### ABOUT THIS TASK:
Select from the data all lines with the word "software".
%%
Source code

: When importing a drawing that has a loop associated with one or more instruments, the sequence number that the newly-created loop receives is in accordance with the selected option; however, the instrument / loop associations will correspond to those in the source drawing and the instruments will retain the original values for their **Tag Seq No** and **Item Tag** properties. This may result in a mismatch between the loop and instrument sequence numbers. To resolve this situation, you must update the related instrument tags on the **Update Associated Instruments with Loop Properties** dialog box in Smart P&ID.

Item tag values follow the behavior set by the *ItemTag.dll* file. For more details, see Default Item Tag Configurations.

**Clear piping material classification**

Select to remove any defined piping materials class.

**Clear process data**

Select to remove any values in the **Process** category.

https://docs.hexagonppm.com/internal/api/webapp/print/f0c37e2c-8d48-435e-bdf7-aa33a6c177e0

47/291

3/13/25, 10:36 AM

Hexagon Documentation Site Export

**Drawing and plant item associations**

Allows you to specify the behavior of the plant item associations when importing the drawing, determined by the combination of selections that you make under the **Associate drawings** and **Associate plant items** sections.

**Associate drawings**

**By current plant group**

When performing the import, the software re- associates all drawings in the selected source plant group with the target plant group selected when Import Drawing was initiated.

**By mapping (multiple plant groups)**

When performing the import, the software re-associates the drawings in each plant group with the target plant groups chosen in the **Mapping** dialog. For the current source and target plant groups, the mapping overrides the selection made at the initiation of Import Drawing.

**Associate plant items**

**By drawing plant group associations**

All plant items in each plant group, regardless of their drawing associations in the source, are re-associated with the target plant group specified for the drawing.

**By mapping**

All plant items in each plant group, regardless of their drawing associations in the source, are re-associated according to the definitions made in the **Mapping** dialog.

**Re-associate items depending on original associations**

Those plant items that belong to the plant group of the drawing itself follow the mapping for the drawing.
%%
### RESPONSE FOR THIS EXERCISE:
When performing the import, the software re- associates all drawings in the selected source plant group with the target plant group selected when Import Drawing was initiated.
When performing the import, the software re-associates the drawings in each plant group with the target plant groups chosen in the **Mapping** dialog. For the current source and target plant groups, the mapping overrides the selection made at the initiation of Import Drawing.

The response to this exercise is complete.